文●ハッチ
EIZOは同社史上最も環境に配慮した23.8インチ液晶ディスプレー「FlexScan FLT」(以下、FLT)を発表した。FLTは「Future-Leading Technology」の略で、同社が描くサステナビリティ、モニターデザイン、ワークスタイルの未来ビジョンを最先端技術によって具体化したディスプレーと謳っている。


EIZOは2023年に低炭素移行計画を策定し、2040年のNet Zeroを達成すべく、バリューチェーン全体で低炭素社会の実現に取り組んでいる。FLTは低炭素移行計画に沿ってEIZOの技術を結集して設計した、環境対応におけるフラグシップモデルとのこと。

発売は12月10日(火)で、参考価格は同社直販サイトEIZOダイレクトで6万4900円(税込)となっている。

++++++++++++++++++++

• [課題 1] 抜粋の「EIZOは2023年に低炭素」から「00円(税込)となっている。」まで(両端の語句も含む)を、「低炭素移行計画」を「脱炭素移行計画」に差し替えて書いてください。
• [課題 2]
抜粋をもとに次の問いに答えてください。
(a) 「FLT」は何の略ですか。
(b) EIZOがNet Zeroの達成を目指しているのは何年ですか。
(c) FLTの発売日はいつですか。
データは抜粋の内容とは関係ありません。

保存データ項目
++++++++++++++++++++

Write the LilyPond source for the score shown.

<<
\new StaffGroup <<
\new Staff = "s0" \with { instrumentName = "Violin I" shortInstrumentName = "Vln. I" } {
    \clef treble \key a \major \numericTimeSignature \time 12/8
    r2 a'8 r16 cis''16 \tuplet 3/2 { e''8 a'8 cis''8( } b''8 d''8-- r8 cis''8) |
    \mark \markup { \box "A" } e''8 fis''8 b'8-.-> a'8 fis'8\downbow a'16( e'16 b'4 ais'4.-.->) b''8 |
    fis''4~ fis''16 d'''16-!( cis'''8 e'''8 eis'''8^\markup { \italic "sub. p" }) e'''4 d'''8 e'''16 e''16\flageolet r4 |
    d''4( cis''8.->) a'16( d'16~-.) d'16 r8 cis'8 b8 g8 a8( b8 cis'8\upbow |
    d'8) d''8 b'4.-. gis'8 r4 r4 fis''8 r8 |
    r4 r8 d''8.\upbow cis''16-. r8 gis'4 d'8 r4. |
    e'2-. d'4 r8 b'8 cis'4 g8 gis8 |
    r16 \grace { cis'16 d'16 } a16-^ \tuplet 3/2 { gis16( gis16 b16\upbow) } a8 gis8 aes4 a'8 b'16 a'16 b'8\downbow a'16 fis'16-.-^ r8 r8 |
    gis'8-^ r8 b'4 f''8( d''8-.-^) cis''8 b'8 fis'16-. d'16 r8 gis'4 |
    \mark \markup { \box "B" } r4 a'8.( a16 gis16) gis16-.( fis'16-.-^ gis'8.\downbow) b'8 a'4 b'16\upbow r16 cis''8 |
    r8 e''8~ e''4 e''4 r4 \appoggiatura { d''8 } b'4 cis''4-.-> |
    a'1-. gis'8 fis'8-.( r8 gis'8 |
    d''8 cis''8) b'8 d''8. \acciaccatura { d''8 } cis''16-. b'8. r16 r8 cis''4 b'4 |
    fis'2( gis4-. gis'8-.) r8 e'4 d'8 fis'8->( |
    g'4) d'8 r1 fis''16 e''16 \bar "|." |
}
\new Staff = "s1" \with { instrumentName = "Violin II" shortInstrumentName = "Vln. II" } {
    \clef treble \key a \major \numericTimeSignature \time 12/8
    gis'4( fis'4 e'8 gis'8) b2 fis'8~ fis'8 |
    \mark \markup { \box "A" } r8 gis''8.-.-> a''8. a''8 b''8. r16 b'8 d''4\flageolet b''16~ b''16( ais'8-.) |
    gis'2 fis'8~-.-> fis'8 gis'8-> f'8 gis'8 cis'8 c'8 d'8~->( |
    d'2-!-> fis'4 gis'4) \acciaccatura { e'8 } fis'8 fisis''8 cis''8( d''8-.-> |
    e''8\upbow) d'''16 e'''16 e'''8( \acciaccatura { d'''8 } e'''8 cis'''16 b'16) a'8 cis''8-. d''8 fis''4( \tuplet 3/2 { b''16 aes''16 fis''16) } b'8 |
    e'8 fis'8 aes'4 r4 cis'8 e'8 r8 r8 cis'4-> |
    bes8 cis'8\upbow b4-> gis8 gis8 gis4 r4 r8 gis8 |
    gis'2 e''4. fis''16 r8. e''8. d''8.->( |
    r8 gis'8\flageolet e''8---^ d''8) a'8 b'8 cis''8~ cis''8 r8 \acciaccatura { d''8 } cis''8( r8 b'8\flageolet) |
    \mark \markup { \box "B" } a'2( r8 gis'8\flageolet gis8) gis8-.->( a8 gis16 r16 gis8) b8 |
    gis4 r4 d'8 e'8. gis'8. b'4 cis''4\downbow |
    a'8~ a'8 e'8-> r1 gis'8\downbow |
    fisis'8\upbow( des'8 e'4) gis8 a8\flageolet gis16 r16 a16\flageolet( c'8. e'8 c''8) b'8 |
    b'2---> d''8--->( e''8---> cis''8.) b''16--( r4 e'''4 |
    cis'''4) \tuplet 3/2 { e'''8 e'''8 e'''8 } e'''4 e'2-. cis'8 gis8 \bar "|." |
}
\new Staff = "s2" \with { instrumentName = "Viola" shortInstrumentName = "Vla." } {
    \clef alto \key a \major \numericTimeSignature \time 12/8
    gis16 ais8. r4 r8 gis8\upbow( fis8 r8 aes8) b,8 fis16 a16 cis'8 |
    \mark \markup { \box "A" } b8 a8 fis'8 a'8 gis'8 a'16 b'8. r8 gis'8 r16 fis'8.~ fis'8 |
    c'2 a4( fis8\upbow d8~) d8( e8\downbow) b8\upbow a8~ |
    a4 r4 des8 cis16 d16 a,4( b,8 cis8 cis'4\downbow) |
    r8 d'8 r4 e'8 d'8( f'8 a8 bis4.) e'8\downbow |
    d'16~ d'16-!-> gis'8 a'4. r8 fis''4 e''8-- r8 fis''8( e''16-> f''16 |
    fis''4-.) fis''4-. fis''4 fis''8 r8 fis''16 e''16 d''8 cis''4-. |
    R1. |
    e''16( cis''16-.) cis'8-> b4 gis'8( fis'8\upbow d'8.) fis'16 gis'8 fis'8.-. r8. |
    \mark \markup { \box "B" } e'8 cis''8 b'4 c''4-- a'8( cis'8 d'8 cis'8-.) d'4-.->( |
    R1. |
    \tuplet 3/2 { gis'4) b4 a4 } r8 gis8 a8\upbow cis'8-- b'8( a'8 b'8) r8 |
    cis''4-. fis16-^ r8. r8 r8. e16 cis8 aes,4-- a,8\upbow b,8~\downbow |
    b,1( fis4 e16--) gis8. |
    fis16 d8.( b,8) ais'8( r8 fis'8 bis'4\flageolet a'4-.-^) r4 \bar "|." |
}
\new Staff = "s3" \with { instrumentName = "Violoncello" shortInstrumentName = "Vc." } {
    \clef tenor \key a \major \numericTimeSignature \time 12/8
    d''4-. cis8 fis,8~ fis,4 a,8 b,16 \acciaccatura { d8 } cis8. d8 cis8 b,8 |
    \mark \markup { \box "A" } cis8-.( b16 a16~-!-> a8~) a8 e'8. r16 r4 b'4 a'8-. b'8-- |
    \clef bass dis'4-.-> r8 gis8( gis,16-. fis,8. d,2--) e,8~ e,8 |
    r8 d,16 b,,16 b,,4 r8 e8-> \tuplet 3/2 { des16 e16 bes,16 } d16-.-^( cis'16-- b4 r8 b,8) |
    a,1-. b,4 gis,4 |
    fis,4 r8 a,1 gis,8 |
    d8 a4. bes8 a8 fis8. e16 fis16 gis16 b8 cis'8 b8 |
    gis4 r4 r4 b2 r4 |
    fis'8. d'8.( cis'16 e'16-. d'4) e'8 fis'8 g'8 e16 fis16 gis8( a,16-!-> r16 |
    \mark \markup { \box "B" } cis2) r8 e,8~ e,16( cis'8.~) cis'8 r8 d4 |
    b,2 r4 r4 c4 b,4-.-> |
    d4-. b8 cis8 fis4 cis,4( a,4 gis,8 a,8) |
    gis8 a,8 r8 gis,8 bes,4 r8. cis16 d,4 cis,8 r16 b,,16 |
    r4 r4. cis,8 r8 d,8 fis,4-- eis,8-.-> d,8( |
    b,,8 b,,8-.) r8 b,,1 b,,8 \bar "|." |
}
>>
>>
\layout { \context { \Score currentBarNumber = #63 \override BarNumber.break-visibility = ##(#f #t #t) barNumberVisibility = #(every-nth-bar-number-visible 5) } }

++++++++++++++++++++

• [回答欄 1]
EIZOは2023年に脱炭素移行計画を策定し、2040年のNet Zeroを達成すべく、バリューチェーン全体で低炭素社会の実現に取り組んでいる。FLTは脱炭素移行計画に沿ってEIZOの技術を結集して設計した、環境対応におけるフラグシップモデルとのこと。

発売は12月10日(火)で、参考価格は同社直販サイトEIZOダイレクトで6万4900円(税込)となっている。

• [回答欄 2]
(a) Future-Leading Technology
(b) 2040年
(c) 12月10日(火)